[Footnote 1: Vita di Dante. Milan, 1823, pp. 29, 30.]
[Footnote 2: Vita di Dante, p. 69.]
[Footnote 3: For vita nova in the sense of early life, see Purgatory, xxx. 115, with the comments of Landino and Benvenuto da Imola; and for eta novella in a similar sense, see Canzone xviii. st. 6. Fraticelli, who supports this interpretation, gives these with other examples, but none more to the point. Mr. Joseph Carrow, who had a translation into English of the Vita Nuova, printed at Florence in 1840, entitles his book “The Early Life of Dante Allighieri.” But as giving probability to the meaning to which we incline, see Canzone x. st. 5.

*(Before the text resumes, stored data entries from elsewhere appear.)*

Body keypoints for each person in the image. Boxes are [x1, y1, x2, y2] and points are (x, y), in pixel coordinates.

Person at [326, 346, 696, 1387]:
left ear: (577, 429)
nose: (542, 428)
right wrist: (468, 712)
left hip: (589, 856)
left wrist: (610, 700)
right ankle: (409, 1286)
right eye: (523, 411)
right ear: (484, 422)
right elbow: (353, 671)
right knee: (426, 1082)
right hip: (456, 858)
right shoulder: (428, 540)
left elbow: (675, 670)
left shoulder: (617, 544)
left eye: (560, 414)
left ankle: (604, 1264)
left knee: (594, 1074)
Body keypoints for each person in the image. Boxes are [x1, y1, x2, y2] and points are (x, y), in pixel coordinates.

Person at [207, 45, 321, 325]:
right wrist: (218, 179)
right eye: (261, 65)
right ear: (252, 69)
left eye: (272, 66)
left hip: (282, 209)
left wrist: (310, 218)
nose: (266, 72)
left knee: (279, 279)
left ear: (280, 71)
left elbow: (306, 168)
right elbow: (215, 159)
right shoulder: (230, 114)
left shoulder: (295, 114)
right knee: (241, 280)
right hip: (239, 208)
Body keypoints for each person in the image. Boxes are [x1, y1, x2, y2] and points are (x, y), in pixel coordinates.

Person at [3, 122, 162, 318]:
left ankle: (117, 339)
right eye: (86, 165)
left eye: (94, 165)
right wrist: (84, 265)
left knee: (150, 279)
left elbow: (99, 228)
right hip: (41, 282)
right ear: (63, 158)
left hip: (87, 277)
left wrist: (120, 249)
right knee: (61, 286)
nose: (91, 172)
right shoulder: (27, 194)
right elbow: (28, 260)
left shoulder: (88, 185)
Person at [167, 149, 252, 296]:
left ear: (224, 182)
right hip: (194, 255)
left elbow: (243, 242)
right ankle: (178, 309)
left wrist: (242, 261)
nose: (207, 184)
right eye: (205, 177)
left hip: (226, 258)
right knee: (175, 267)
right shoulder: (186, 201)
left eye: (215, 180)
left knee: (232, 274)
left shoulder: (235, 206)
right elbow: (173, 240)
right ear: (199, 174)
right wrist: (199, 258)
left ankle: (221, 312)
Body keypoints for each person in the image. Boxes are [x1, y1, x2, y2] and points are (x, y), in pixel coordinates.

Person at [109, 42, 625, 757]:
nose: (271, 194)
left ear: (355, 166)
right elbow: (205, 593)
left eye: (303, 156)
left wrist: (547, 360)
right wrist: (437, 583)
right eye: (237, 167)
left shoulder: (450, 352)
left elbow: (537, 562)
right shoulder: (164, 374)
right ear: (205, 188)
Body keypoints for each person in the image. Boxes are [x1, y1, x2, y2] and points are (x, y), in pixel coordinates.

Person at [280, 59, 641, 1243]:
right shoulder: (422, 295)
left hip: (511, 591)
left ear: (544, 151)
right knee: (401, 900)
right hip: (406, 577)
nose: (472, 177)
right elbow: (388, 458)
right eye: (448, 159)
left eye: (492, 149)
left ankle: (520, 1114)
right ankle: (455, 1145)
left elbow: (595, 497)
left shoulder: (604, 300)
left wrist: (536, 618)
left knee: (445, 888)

“Lo giorno che costei nel mondo
venne,
Secondo che si trova
Nel libro della mente che vien meno,
La mia persona parvola sostenne
Una passion nova.”
That day when she unto the world attained,
As is found written true
Within the book of my now sinking soul,
Then by my childish nature was sustained
A passion new.
In referring to Dante’s Minor Poems, we shall refer to them as they stand in the first volume of Fraticelli’s edition of the Opere Minore al Dante, Firenze, 1834. There is great need of a careful, critical edition of the Canzoniere of Dante, in which poems falsely ascribed to him should no longer hold place among the genuine. But there is little hope for this from Italy; for the race of Italian commentators on Dante is, as a whole, more frivolous, more impertinent, and duller, than that of English commentators on Shakespeare.]